The WikiLeaks dump will probably damage the global conversation. Nations will be less likely to share with the United States. Agencies will be tempted to return to the pre-9/11 silos. World leaders will get their back up when they read what is said about them. Cooperation against Iran may be harder to maintain because Arab leaders feel exposed and boxed in. This fragile international conversation is under threat. It’s under threat from WikiLeaks. It’s under threat from a Gresham’s Law effect, in which the level of public exposure is determined by the biggest leaker and the biggest traitor.

But he writes this as if damaging global conversation is a byproduct of Wikileak’s goal — its goal of leaking out scandals to the world — rather than the core of the goal itself.
This is backwards. Assange’s mission isn’t to expose the criminality of certain people or certain organizations. (If that were his mission, then he’s plainly failed.) Rather, Wikileaks is an attempt to create a non-state surveillance system that has long-term negative impacts on the functioning of the U.S. government. The content of the documents is besides the point; what matters is the fact that they’re being exposed at all.
To Assange, the U.S. government is basically an authoritarian organization that uses secrets to perpetrate its functions and suppress its enemies. State secrets flow through the distributed network of politicians and diplomats that Brooks calls the “fragile community” and Assange calls the “invisible government.” If leaks become easier, then maintaining this network of secrets becomes harder. The prospect of random leaks forces everyone to watch what they say. Diplomats speak less freely and fewer things get written down. Communication becomes less efficient and secrets become harder to tell. Over time, the network corrodes. And without this secret network, the U.S. government itself loses its ability to function. Here are Assange’s words from an essay he wrote in 2006 (quoted here):

The more secretive or unjust an organization is, the more leaks induce fear and paranoia in its leadership and planning coterie. This must result in minimization of efficient internal communications mechanisms (an increase in cognitive “secrecy tax”) and consequent system-wide cognitive decline resulting in decreased ability to hold onto power as the environment demands adaption.

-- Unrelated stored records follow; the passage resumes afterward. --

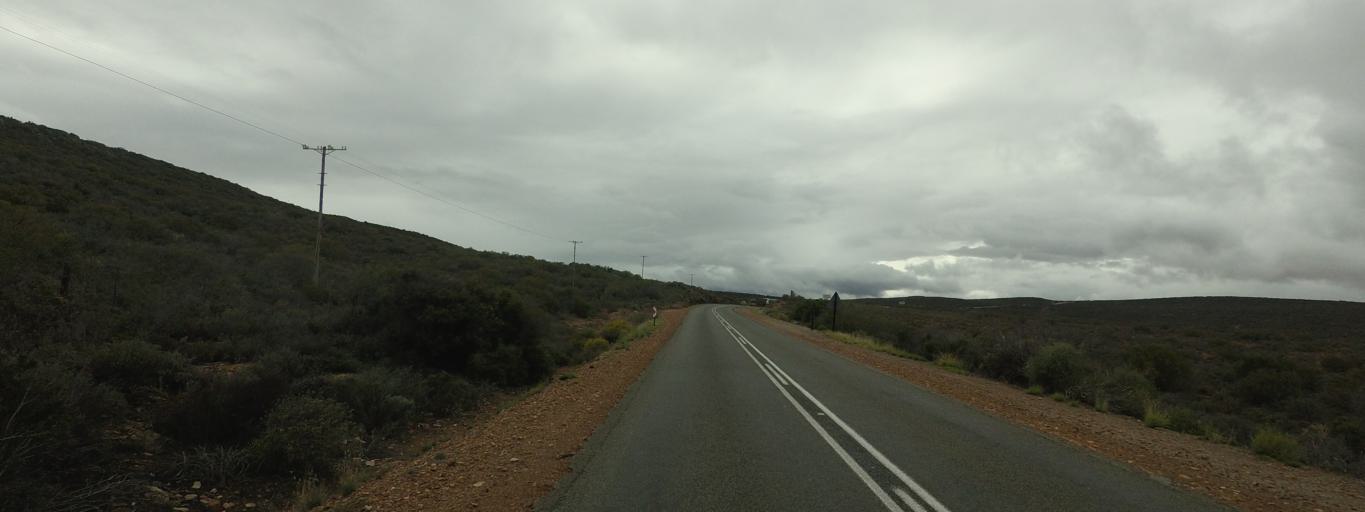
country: ZA
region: Western Cape
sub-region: Eden District Municipality
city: Oudtshoorn
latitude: -33.6916
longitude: 22.2722
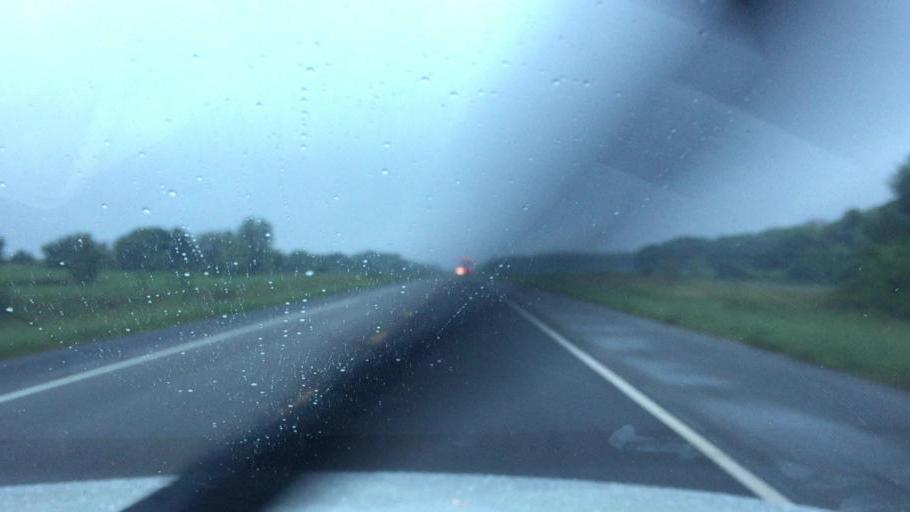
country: US
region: Kansas
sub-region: Montgomery County
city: Cherryvale
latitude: 37.4259
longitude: -95.4924
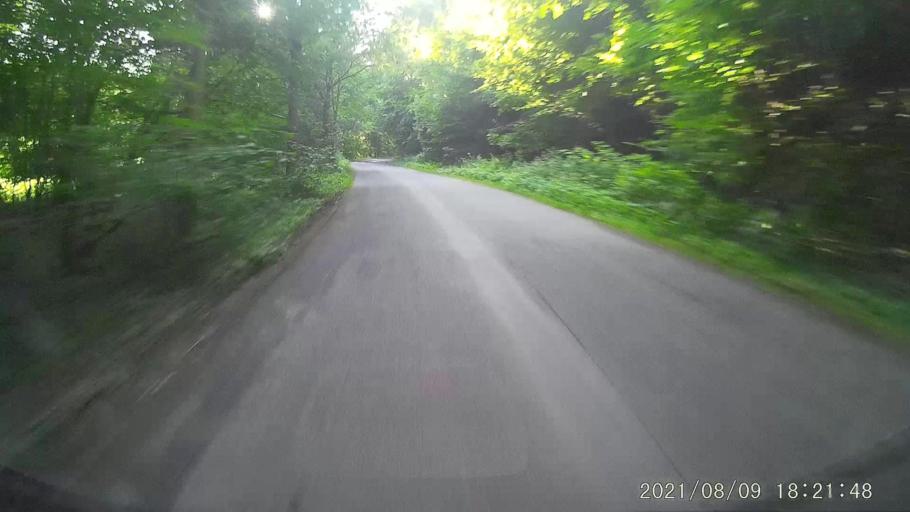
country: PL
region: Lower Silesian Voivodeship
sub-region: Powiat zabkowicki
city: Bardo
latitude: 50.5074
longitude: 16.7033
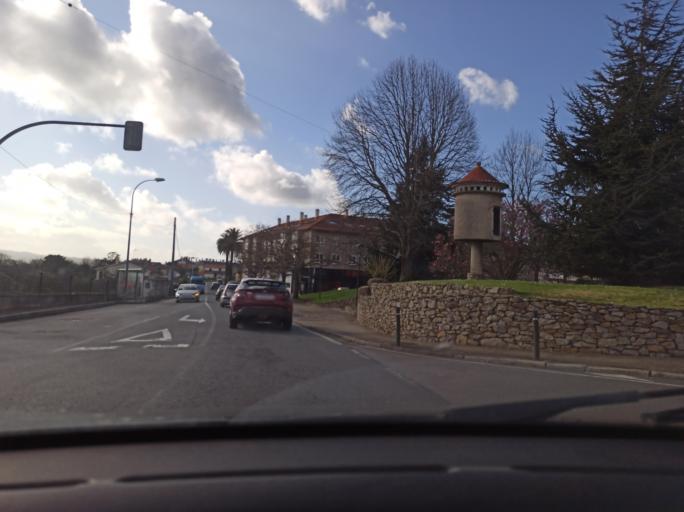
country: ES
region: Galicia
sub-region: Provincia da Coruna
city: Oleiros
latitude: 43.3327
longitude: -8.3173
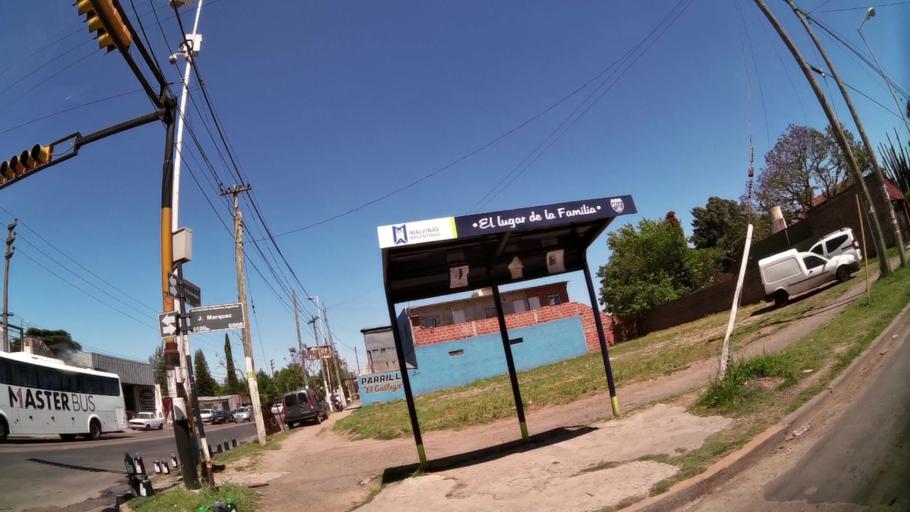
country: AR
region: Buenos Aires
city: Hurlingham
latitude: -34.4936
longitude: -58.6559
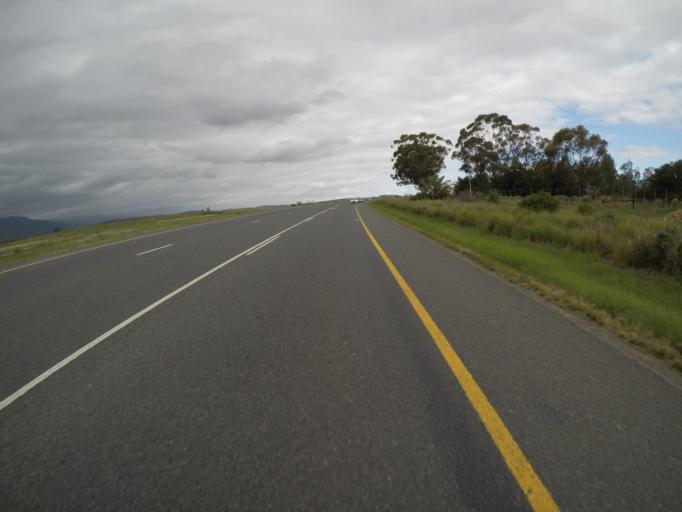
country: ZA
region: Western Cape
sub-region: Overberg District Municipality
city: Swellendam
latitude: -34.0425
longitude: 20.5676
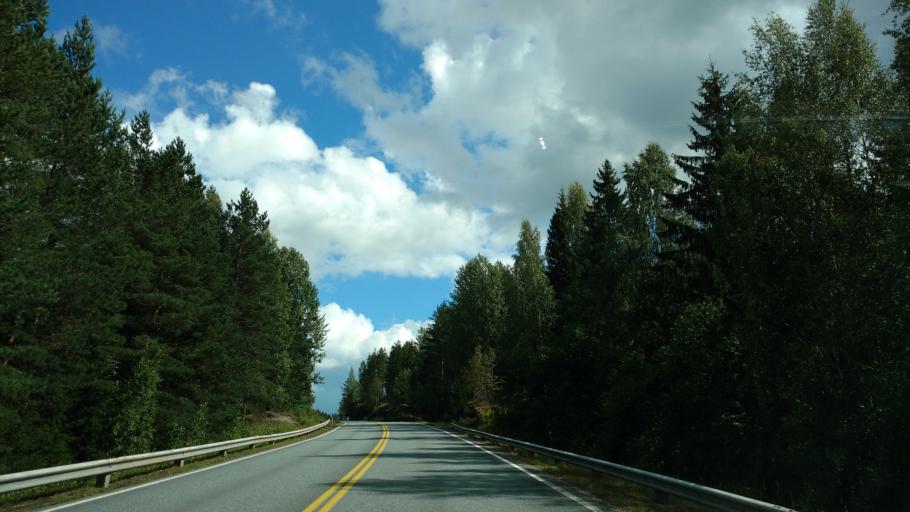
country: FI
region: Uusimaa
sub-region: Helsinki
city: Karjalohja
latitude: 60.2165
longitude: 23.6310
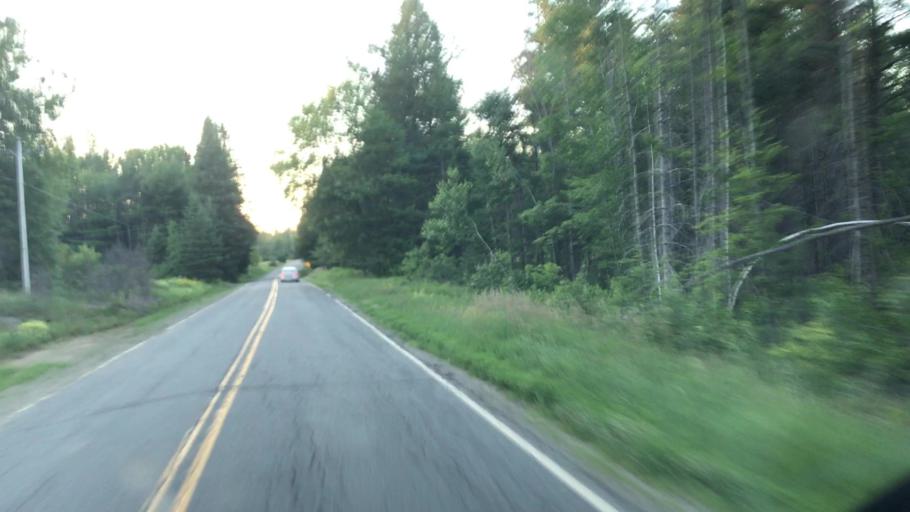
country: US
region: Maine
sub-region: Penobscot County
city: Medway
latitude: 45.6092
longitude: -68.2572
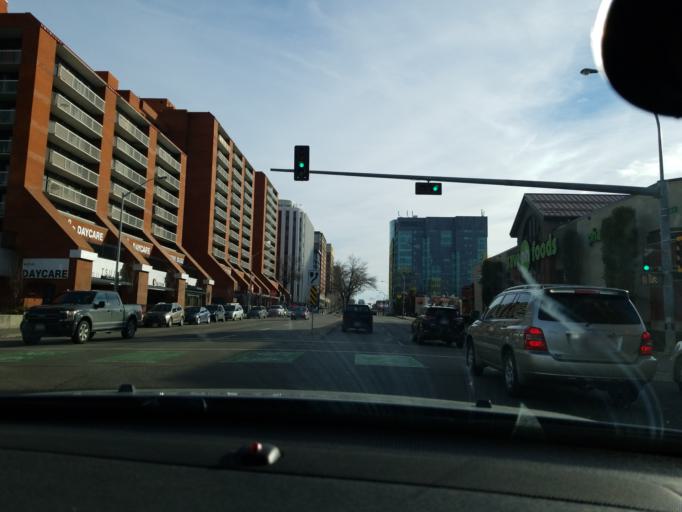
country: CA
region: Alberta
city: Edmonton
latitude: 53.5437
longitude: -113.5085
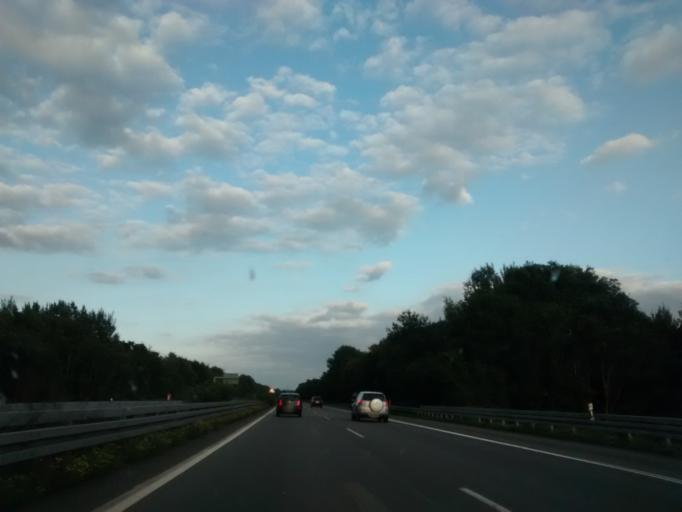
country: DE
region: North Rhine-Westphalia
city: Ibbenburen
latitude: 52.2576
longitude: 7.7316
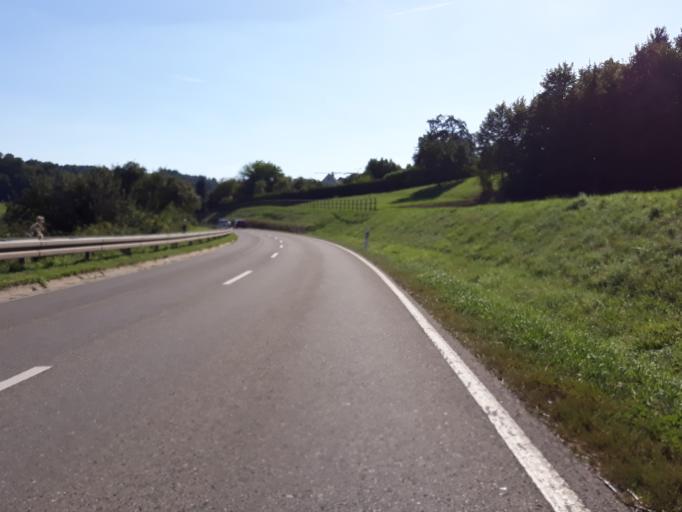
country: DE
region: Baden-Wuerttemberg
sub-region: Karlsruhe Region
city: Gechingen
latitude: 48.6989
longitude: 8.8385
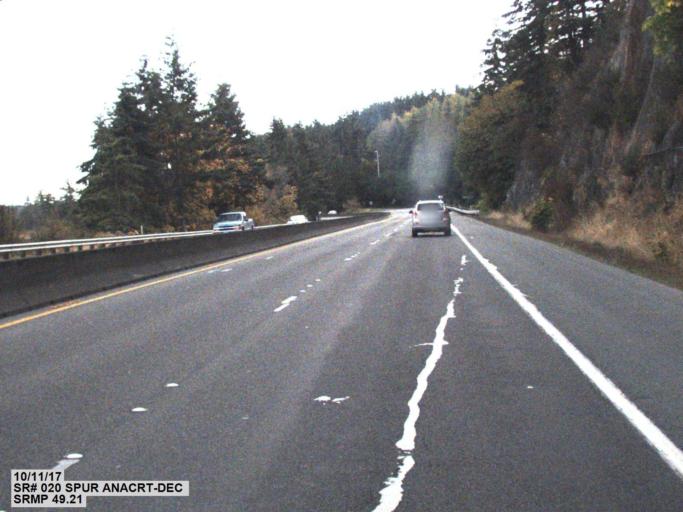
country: US
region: Washington
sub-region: Jefferson County
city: Port Hadlock-Irondale
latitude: 47.9901
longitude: -122.8618
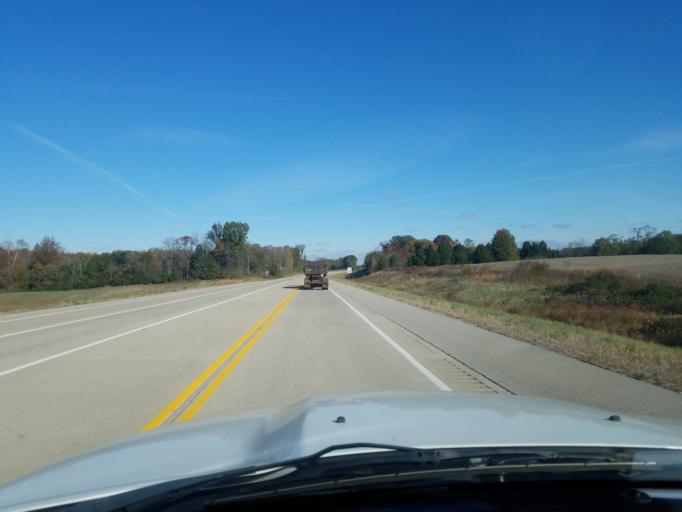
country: US
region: Indiana
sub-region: Jennings County
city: North Vernon
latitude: 39.0084
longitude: -85.6638
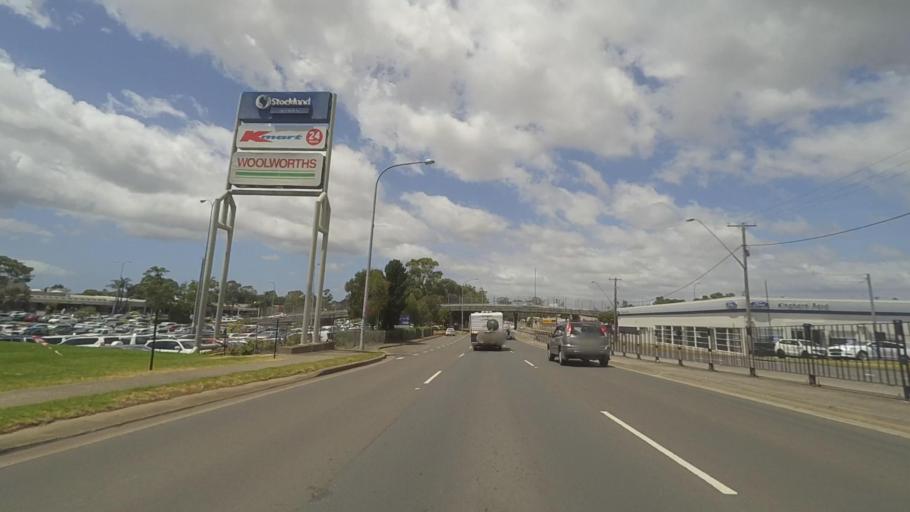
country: AU
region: New South Wales
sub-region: Shoalhaven Shire
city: Nowra
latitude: -34.8752
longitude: 150.6055
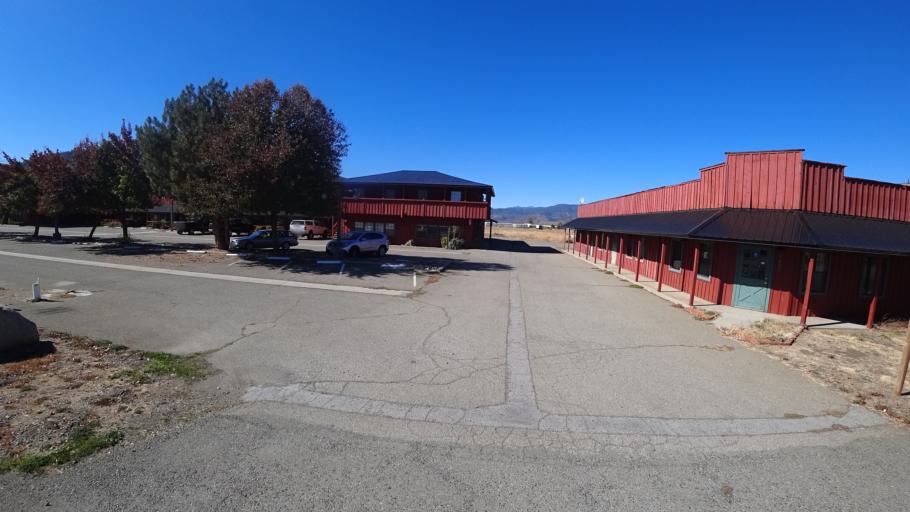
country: US
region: California
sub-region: Siskiyou County
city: Yreka
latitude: 41.6003
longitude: -122.8474
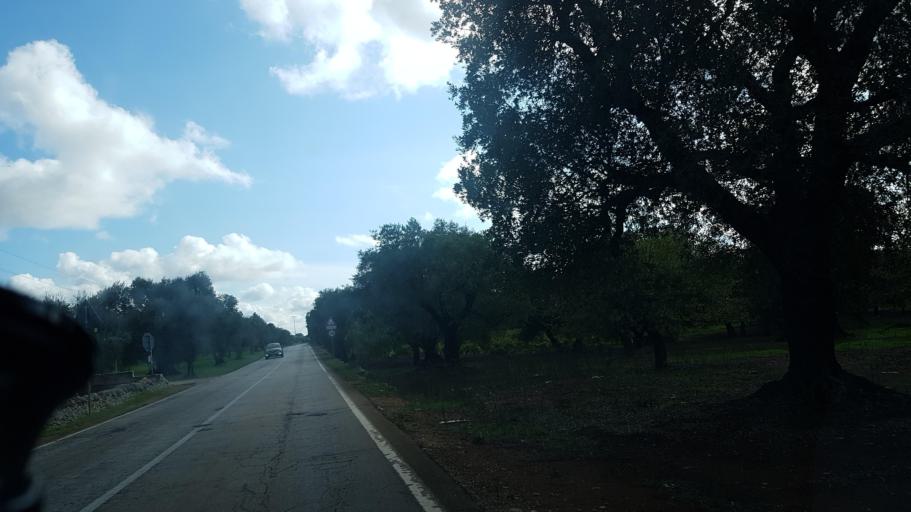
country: IT
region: Apulia
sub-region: Provincia di Brindisi
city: San Michele Salentino
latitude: 40.6504
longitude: 17.6059
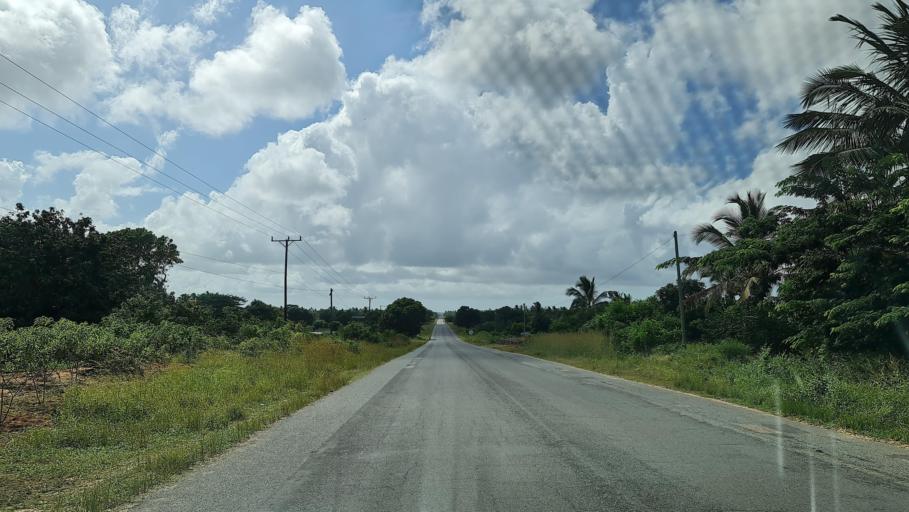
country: MZ
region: Gaza
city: Manjacaze
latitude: -24.6755
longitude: 34.5835
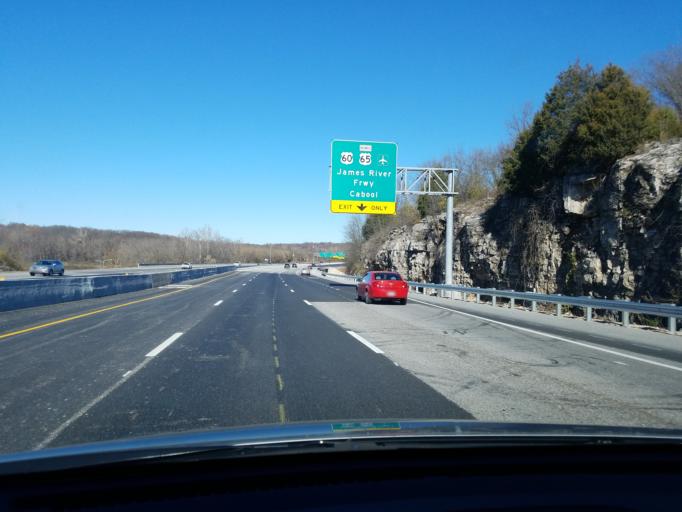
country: US
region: Missouri
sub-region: Christian County
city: Nixa
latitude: 37.1181
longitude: -93.2344
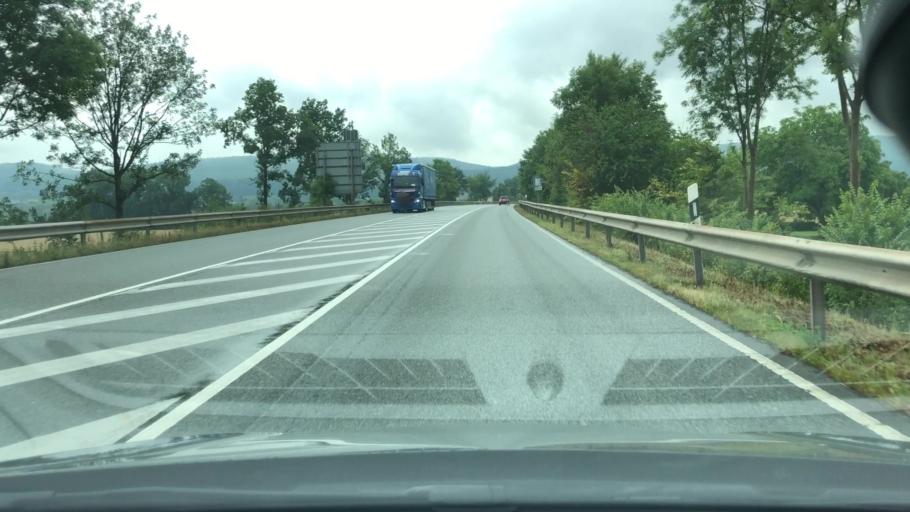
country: DE
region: North Rhine-Westphalia
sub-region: Regierungsbezirk Detmold
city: Minden
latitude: 52.2677
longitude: 8.9631
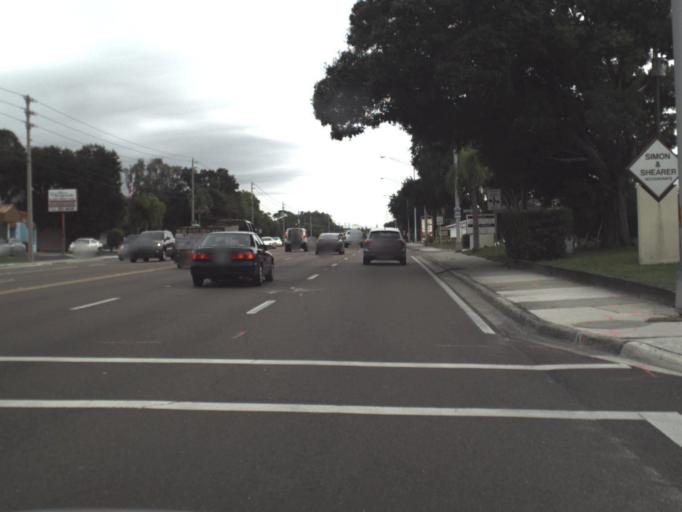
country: US
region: Florida
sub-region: Sarasota County
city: Ridge Wood Heights
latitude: 27.2988
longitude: -82.5224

Hence in a world where leaking is easy, secretive or unjust systems are nonlinearly hit relative to open, just systems. Since unjust systems, by their nature induce opponents, and in many places barely have the upper hand, mass leaking leaves them exquisitely vulnerable to those who seek to replace them with more open forms of governance.

Governments rely on secrecy; the prospect of random leaking makes that secrecy more difficult; governance becomes harder and less effective.
Wikileaks — in this way — is thus a strategic attack on the functioning of the U.S. government writ large. It is nothing less than that.